━━━━━ Given text ━━━━━

Tax Issues | |
Estate Tax Hits Small Businesses |
It has been argued that the estate tax is essentially voluntary because the estate planning techniques available to "the rich" are so effective. Actually, those with the largest estates generally have the greatest ability to engage in estate planning, because many estate-planning techniques are costly and require long lead-times to implement. Thus a disproportionate burden of the estate tax often falls on those with recently acquired, modest wealth: farmers, small businessmen and the like.

━━━━━

Print the estate tax passage verbatim, between "Tax Issues |" and "and the like.", inclusive. The records that follow come from a separate, unrelated source.

━━━━━ Given records ━━━━━

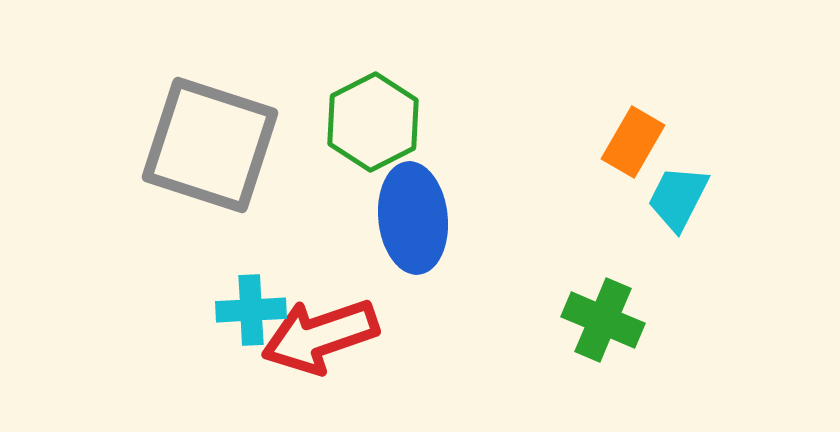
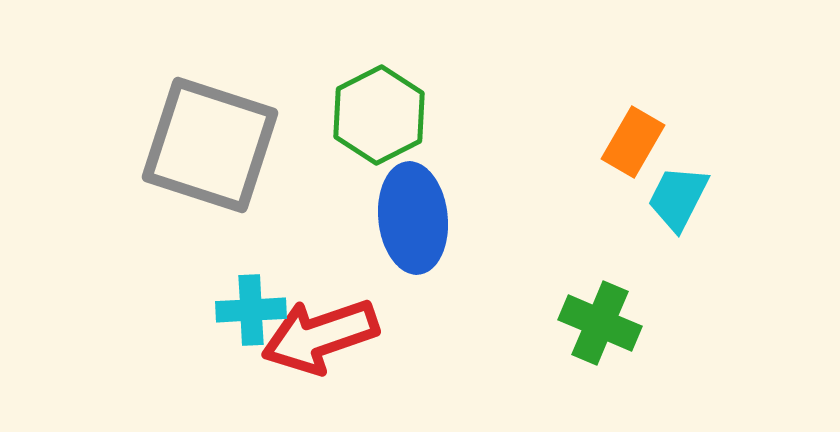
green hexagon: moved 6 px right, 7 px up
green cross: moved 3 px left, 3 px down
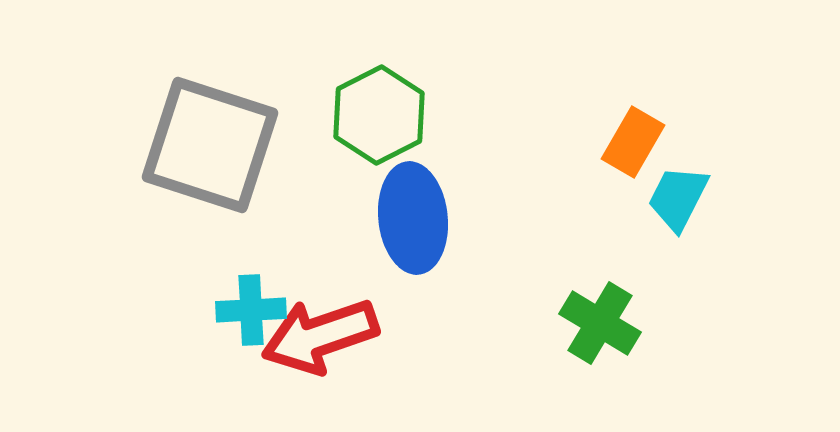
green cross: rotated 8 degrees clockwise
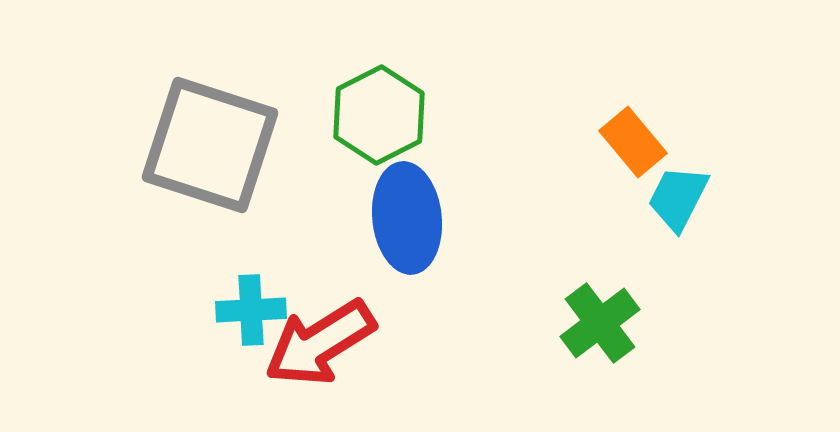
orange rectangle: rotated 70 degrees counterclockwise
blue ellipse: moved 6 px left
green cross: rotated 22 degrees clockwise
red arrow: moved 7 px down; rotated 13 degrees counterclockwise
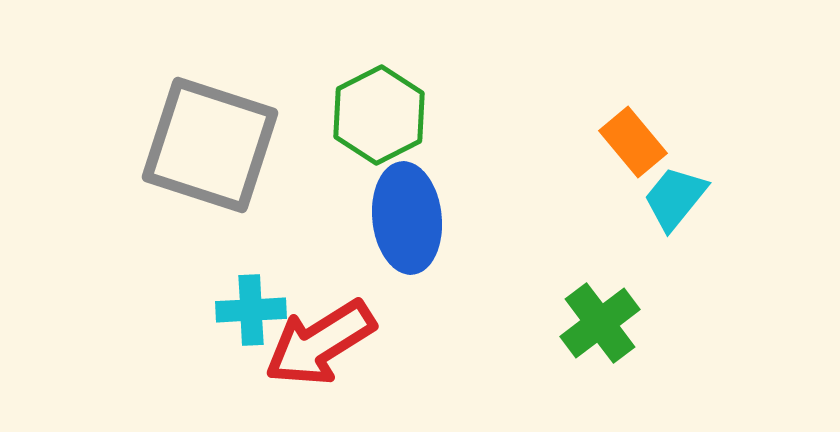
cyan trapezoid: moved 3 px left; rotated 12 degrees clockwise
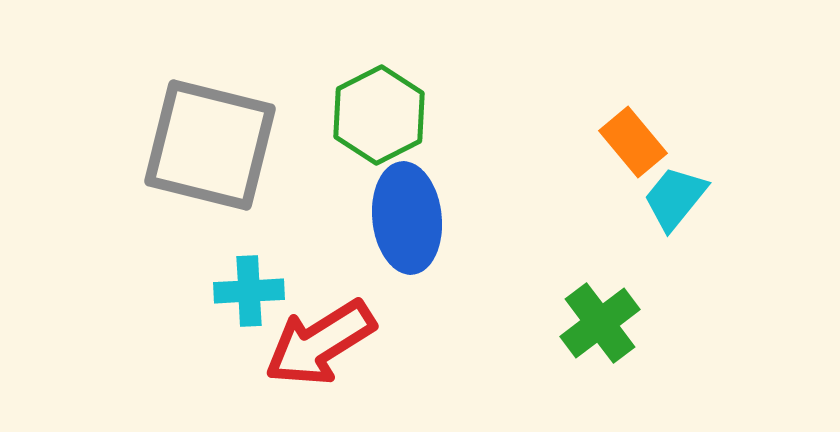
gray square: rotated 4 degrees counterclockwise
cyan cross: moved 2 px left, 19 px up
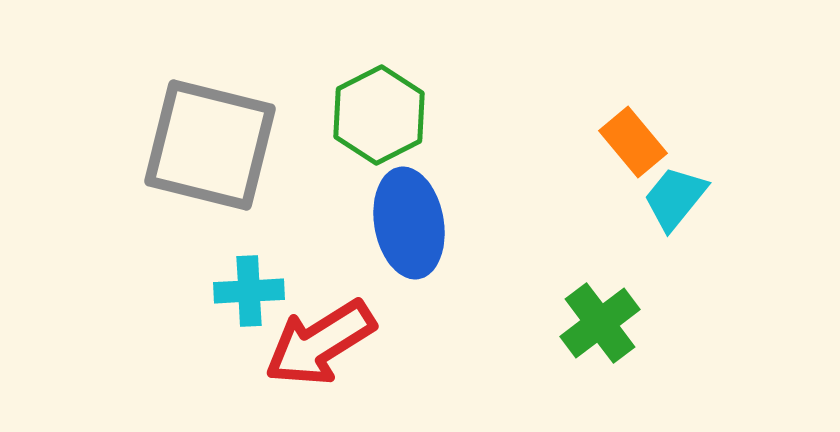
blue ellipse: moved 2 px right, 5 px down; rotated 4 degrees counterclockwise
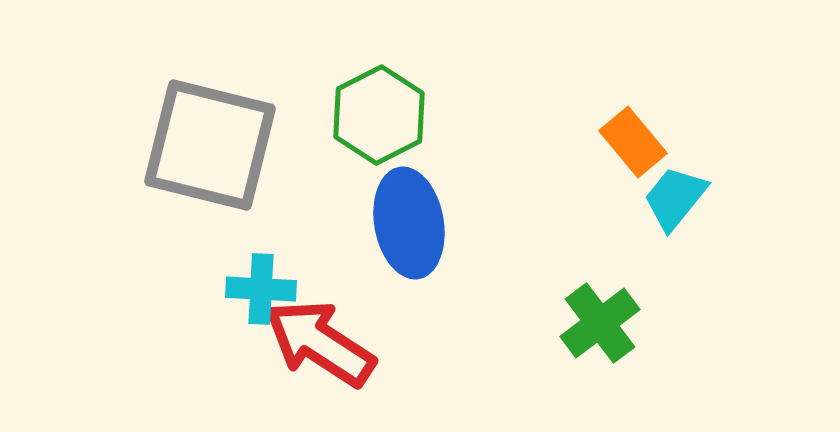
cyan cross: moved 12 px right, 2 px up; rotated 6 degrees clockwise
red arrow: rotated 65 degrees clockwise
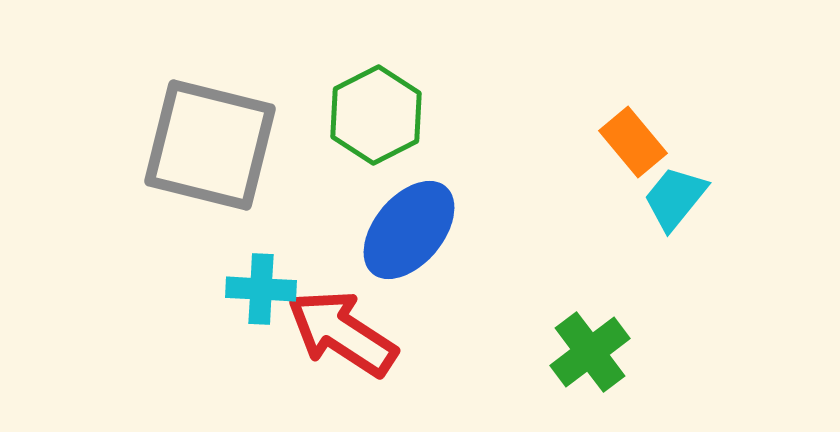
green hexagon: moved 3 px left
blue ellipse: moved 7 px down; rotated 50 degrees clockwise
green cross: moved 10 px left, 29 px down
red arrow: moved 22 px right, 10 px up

━━━━━

> **Worked solution**:
Tax Issues | |
Estate Tax Hits Small Businesses |
It has been argued that the estate tax is essentially voluntary because the estate planning techniques available to "the rich" are so effective. Actually, those with the largest estates generally have the greatest ability to engage in estate planning, because many estate-planning techniques are costly and require long lead-times to implement. Thus a disproportionate burden of the estate tax often falls on those with recently acquired, modest wealth: farmers, small businessmen and the like.